In the high-stakes world of nursing school, one student faces a daunting challenge that tests not only skill but resilience. Tasked with taking vital signs on Patty, a woman whose size defies the norm, the student confronts the harsh reality of medical practice where every second counts and failure means expulsion.
Struggling against the physical barriers of Patty’s body and the unforgiving pressure of the timed test, the student battles frustration and doubt. The experience reveals a stark truth: even seasoned professionals can be thrown off by the unexpected, and success demands more than knowledge—it demands heart.

AITA: For telling my teacher the reason I failed was because the student was too obese.
















As renowned nurse educator and advocate, Dr. Patricia Benner explains, “What we do in practice is often far more complex than what we learn in textbooks, especially when dealing with human variables.” This situation highlights a frequent tension in clinical education: the gap between textbook procedures and the reality of diverse patient populations.
The OP’s motivation stemmed from performance anxiety and the high-stakes nature of the evaluation, where a single failure could mean expulsion. Expressing that the task felt ‘impossible’ due to the patient’s body habitus is a common expression of feeling overwhelmed by situational factors that impede learned skills. However, framing this impossibility by specifically citing the partner’s obesity, even in private with the instructor, introduces a violation of professional boundaries and empathy.

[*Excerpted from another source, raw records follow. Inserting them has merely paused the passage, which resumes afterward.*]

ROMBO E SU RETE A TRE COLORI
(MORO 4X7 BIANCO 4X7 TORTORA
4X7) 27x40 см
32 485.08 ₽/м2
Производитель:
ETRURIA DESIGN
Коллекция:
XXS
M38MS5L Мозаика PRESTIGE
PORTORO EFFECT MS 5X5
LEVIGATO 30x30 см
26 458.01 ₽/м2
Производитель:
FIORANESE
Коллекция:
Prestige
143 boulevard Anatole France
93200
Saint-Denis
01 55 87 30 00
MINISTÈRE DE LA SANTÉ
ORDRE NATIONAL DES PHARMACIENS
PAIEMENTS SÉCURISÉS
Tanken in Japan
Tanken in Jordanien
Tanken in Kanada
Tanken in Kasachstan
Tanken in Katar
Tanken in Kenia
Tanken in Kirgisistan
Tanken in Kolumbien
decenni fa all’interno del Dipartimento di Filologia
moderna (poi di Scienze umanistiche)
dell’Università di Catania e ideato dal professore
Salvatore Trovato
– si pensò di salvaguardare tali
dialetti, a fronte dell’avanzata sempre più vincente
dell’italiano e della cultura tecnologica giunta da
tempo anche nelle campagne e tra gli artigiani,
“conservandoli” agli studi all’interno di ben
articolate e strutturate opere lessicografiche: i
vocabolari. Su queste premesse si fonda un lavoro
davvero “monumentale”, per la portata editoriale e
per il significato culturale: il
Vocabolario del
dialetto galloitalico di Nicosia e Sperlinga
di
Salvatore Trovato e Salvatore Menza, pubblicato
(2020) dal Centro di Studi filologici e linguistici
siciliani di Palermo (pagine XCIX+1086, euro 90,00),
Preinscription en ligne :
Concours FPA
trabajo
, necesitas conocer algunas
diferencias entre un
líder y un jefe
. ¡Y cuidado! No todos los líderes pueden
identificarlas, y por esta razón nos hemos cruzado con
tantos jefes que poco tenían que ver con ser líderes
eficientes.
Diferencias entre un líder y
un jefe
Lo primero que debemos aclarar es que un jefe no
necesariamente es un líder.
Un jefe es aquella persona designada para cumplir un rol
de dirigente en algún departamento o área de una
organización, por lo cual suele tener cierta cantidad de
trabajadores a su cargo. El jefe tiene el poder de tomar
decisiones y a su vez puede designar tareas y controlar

Nursing requires adapting techniques (like using a thigh cuff on an arm, which the OP managed to do), but expressing hostility toward the *necessity* of adapting to a real-world patient profile can signal a lack of readiness for holistic patient care.
The OP’s later admission that they felt hostile toward the *situation* rather than the *person*, and their subsequent apology and reconciliation with the partner, show self-awareness and emotional growth. For future high-stakes evaluations, the constructive recommendation is to focus complaints strictly on logistical failures (e.g., equipment availability, unclear instructions) rather than characteristics of the practice partner. The focus must remain on skill execution under real-world constraints, not on critiquing the patient presentation itself.

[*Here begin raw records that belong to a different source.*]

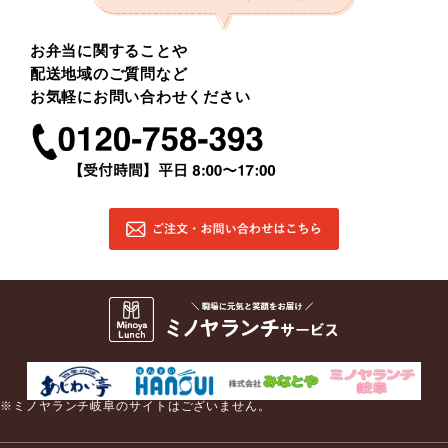
お弁当に関することや
配送地域のご質問など
お気軽にお問い合わせください
※ミノヤランチ岐阜のサイトはございません。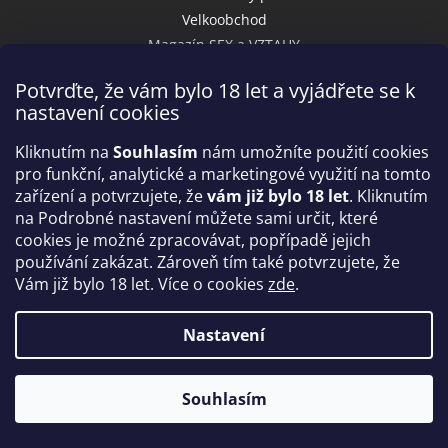
Velkoobchod
Magazín SEX a VZTAHY
Potvrďte, že vám bylo 18 let a vyjádřete se k
nastavení cookies
Přijímáme online platby
Kliknutím na
Souhlasím
nám umožníte použití cookies
pro funkční, analytické a marketingové využití na tomto
zařízení a potvrzujete, že
vám již bylo 18 let
. Kliknutím
na Podrobné nastavení můžete sami určit, které
cookies je možné zpracovávat, popřípadě jejich
používání zakázat. Zároveň tím také potvrzujete, že
Vám již bylo 18 let. Více o cookies
zde
.
Vytvořil Shoptet
Nastavení
Copyright 2026
IntimniNakupy.cz
. Všechna práva
Souhlasím
vyhrazena.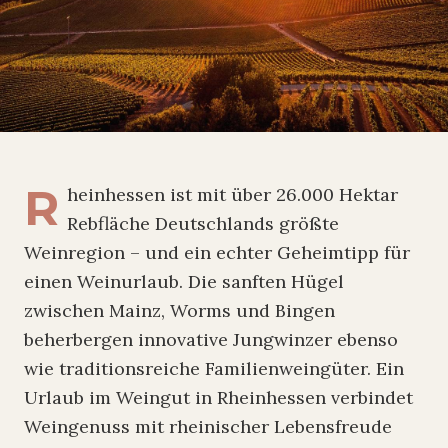
R
heinhessen ist mit über 26.000 Hektar
Rebfläche Deutschlands größte
Weinregion – und ein echter Geheimtipp für
einen Weinurlaub. Die sanften Hügel
zwischen Mainz, Worms und Bingen
beherbergen innovative Jungwinzer ebenso
wie traditionsreiche Familienweingüter. Ein
Urlaub im Weingut in Rheinhessen verbindet
Weingenuss mit rheinischer Lebensfreude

REDDIT USERS WERE STUNNED – YOU WON’T BELIEVE SOME OF THESE REACTIONS.






















The original poster (OP) experienced significant stress during a critical nursing skills test due to the challenging physical characteristics of their assigned practice partner. The OP’s immediate reaction was to express frustration to the instructor, arguing that the assignment was unfair and created an impossible barrier to passing, reflecting a deep fear of program failure.
Was the OP justified in voicing their frustration about the situation to the instructor, even if it implied criticism of the partner’s physical size, or did this communication cross a necessary line of professional conduct and empathy, regardless of the eventual passing grade?